Confused yet? It seems when it comes to the cloud, open is breaking out all over. But is that a good thing? Can we have too much open in the cloud?
The cloud is different than open source software. In the OSS world we had software and it was licensed. The source code to the software and the license was what determined if it was open. But in the cloud the picture is much more, well, cloudier. Cloud is not just software, it is services, it is software consumed by users not even knowing they consumed it. This all gets very confusing.
From the confusion point of view I guess this will all shake out over time. Those groups and movements that make sense and add value will grow, those that don’t will fall by the way side. Call open cloud Darwinism.
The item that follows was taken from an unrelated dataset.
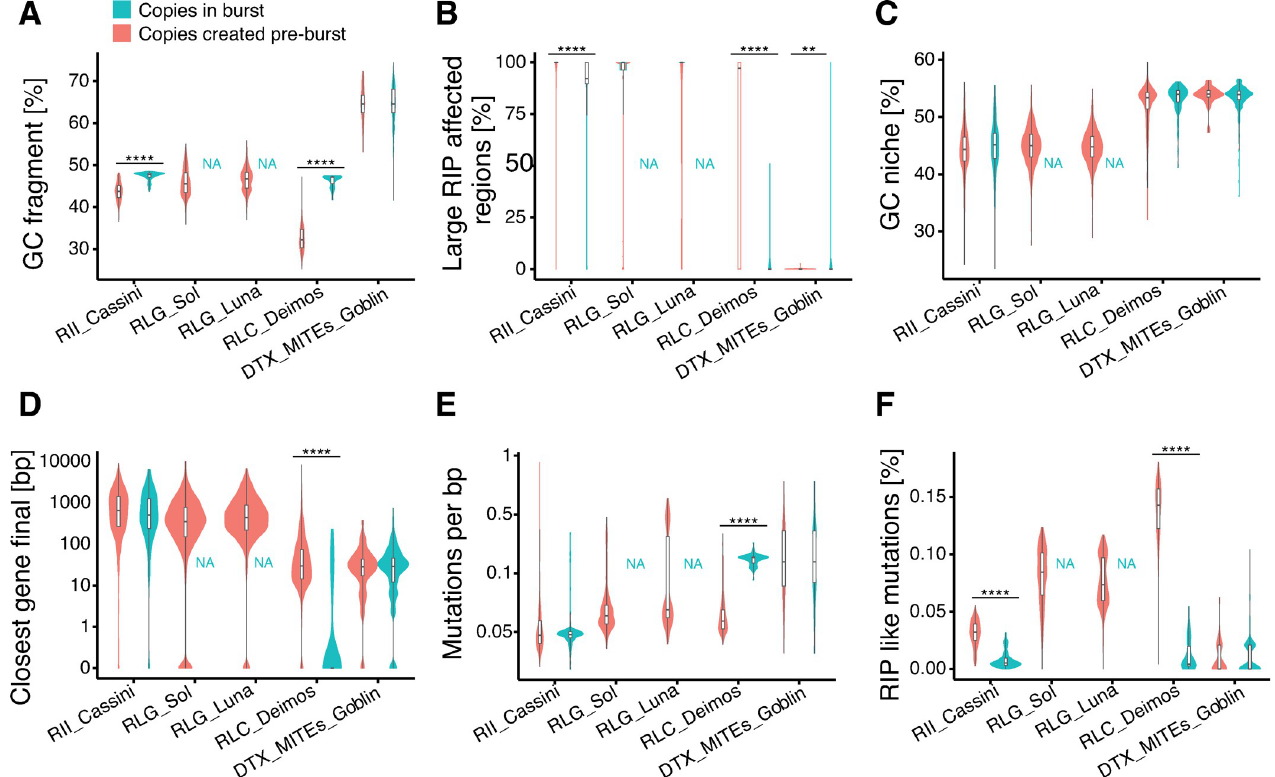
Fig 6. High copy number TE families and characteristics of burst initiation: Comparison of copies in bursts (red) and all other copies (blue) for the five TE families with the highest copy numbers. The TE families RLG_Luna and RLG_Sol have no copies assigned to burst clades (indicated by NA). The mutation rate was corrected for the length of the fragment and the number of copies across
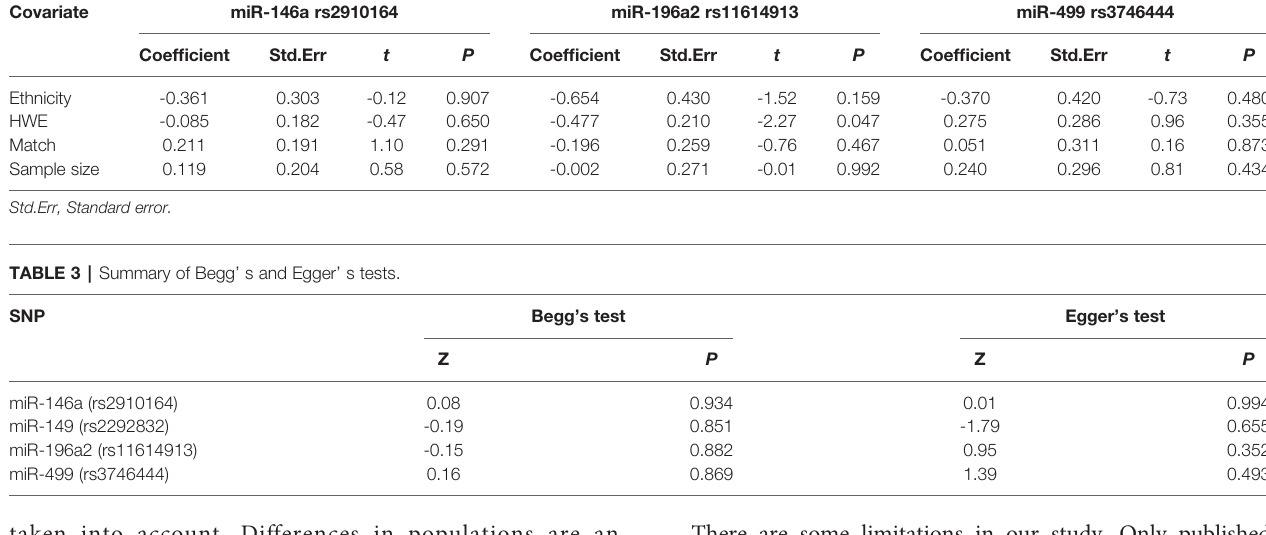
TABLE 2 | Summary of meta-regression analyses for heterogeneity ascertainment. Covariate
Beyond the confusion angle can we be too open? Where is the special sauce that will give one cloud provider an edge over the other? Will we have a Linux or worse a Unix cloud provider ecosystem splintered in to so many shards that no one will gain critical mass? In Linux, Red Hat certainly set their mark and Ubuntu and Suse seem to have earned a place. Will we see a few leaders emerge in the cloud? If I was betting, OpenStack seems to be the early smart bet. Now of course I realize that all of these groups have different charters and play in different worlds. But to the average IT person or worse the non-IT person it is just going to seem like one open mish-mash.
I am all for open clouds and for open in general, but having fewer, stronger open cloud groups I think would be better for everyone.